Parallel circuits

Formula for equivalent resistance

When several resistors are connected in parallel, their combined effect on the circuit can also be expressed as a single equivalent resistance. In this case, the equivalent resistance is found by summing the reciprocals of each connected resistance, using the following formula:

1/R_eq = 1/R₁ + 1/R₂ + 1/R₃ +…+ 1/R_n

The voltage applied to each branch is the same, whilst the total circuit current is shared among the different branches according to their respective resistance values.
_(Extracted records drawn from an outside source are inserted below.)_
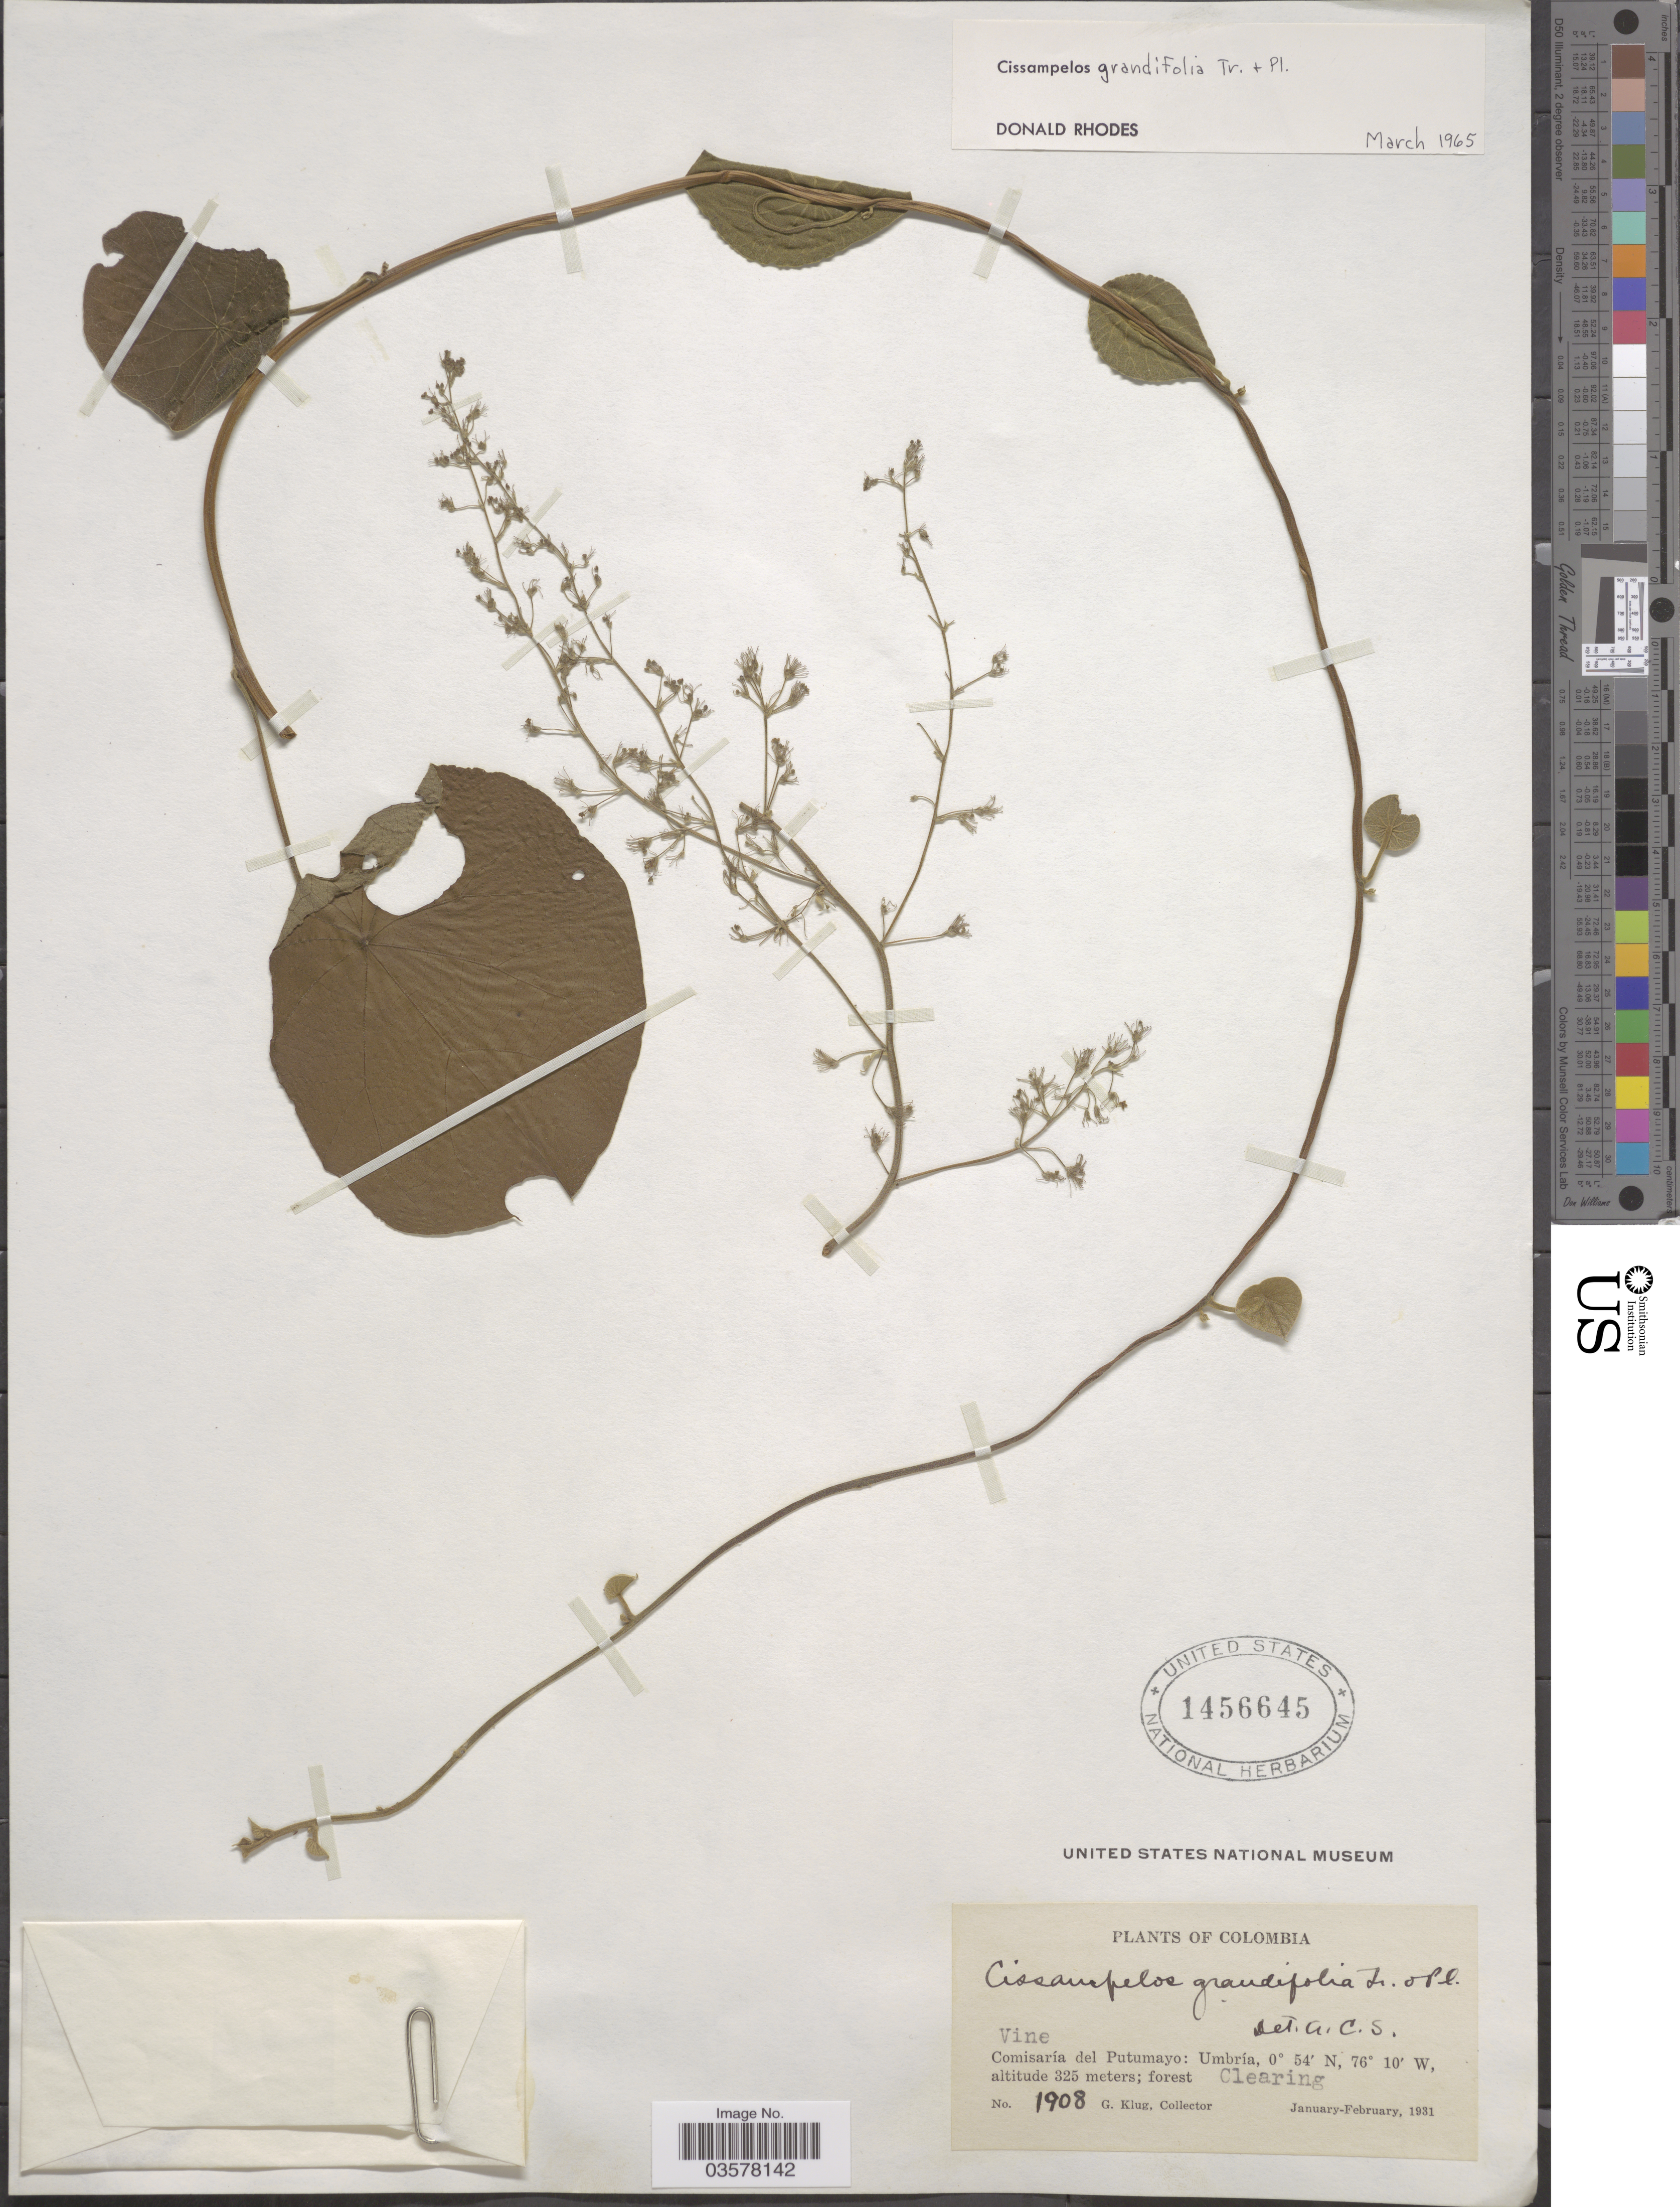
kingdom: Plantae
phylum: Tracheophyta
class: Magnoliopsida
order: Ranunculales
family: Menispermaceae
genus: Cissampelos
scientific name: Cissampelos grandifolia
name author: Triana & Planch.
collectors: G. Klug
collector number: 1908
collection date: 1931-01/1931-02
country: Colombia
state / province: Putumayo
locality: Comisaría del Putumayo: Umbría.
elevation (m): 325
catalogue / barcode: US 1456645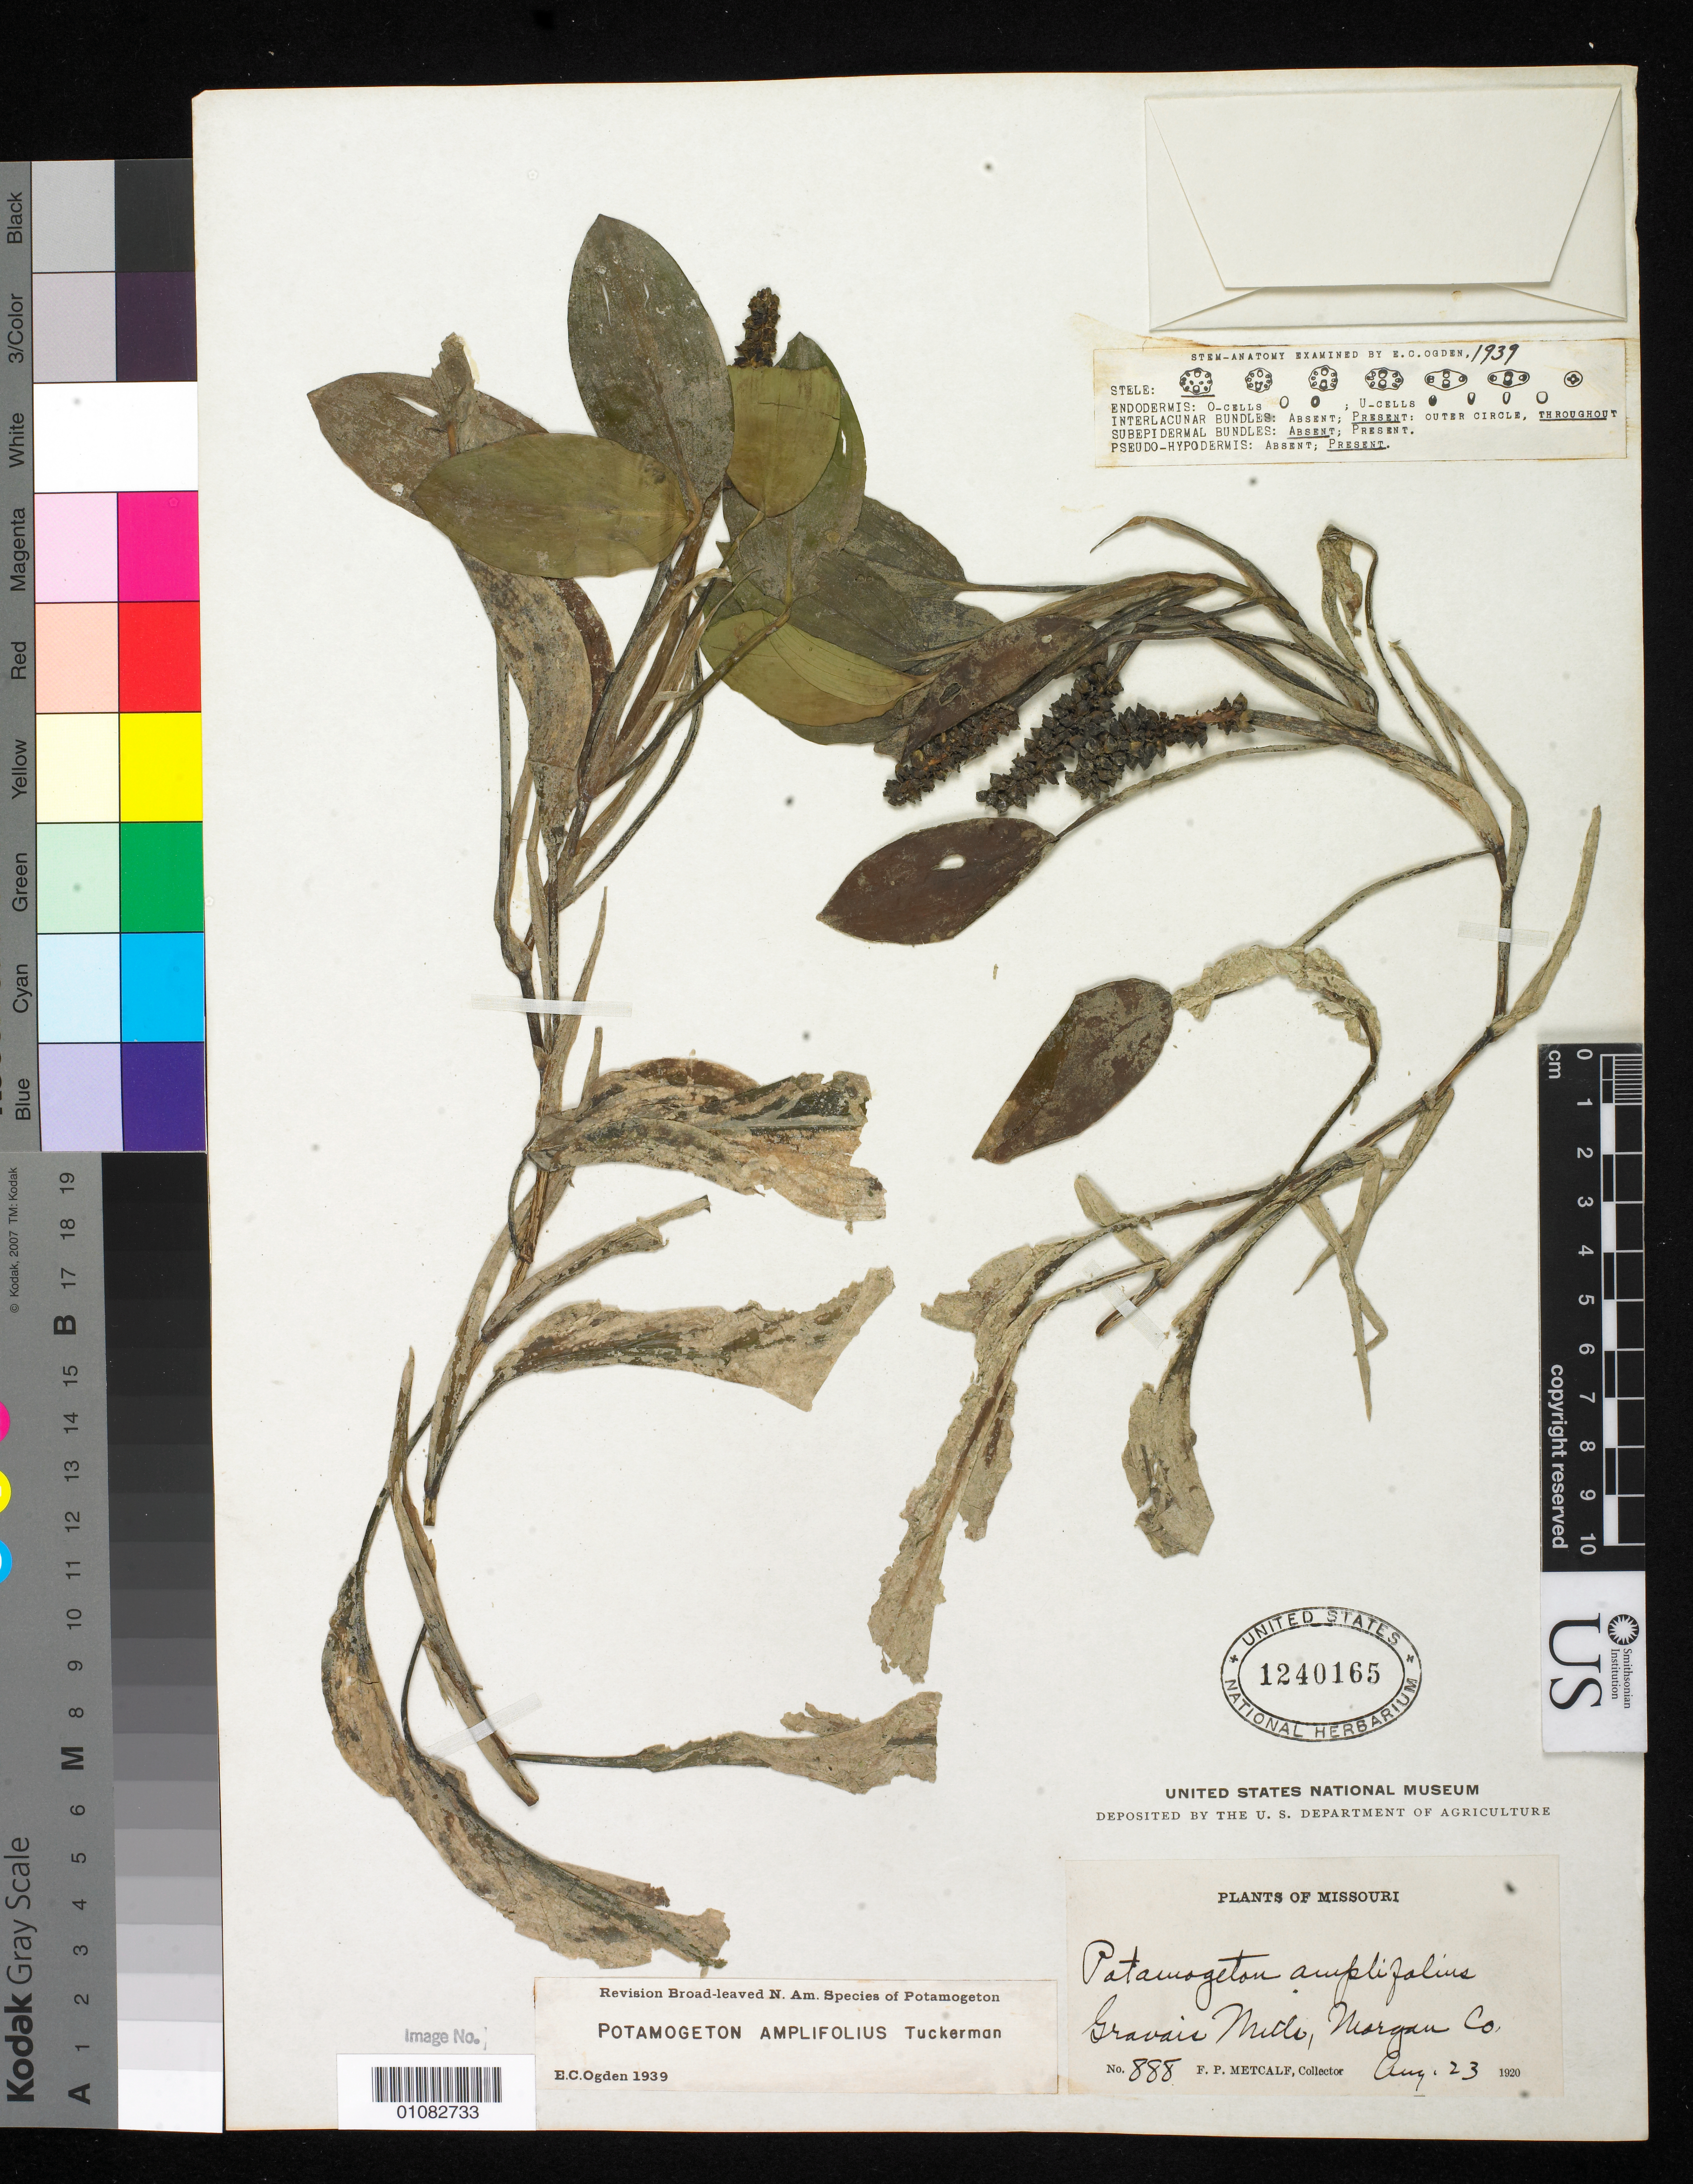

In this way, the equivalent resistance represents the total opposition to the flow of current in a circuit with multiple available paths.

Practical example

Suppose we have three resistors connected in parallel with values of 10 Ω, 20 Ω, and 30 Ω. The equivalent resistance of the circuit is found by adding the reciprocals of each resistance:

1/R_eq = 1/10 + 1/20 + 1/30 = 0,100 + 0,050 + 0,033 = 0,183

R_eq = 1/0,183 = 5,46 Ω

This means that, from the perspective of the power supply, the set of resistors behaves as a single resistance of approximately 5.46 Ω. The voltage applied to each branch is the same, whilst the total current supplied by the source is divided among the three resistors according to their values. For example, if the source provides 12 V, the currents will be 1.2 A through the 10 Ω resistor, 0.6 A through the 20 Ω resistor, and 0.4 A through the 30 Ω resistor, which adds up to a total of 2.2 A.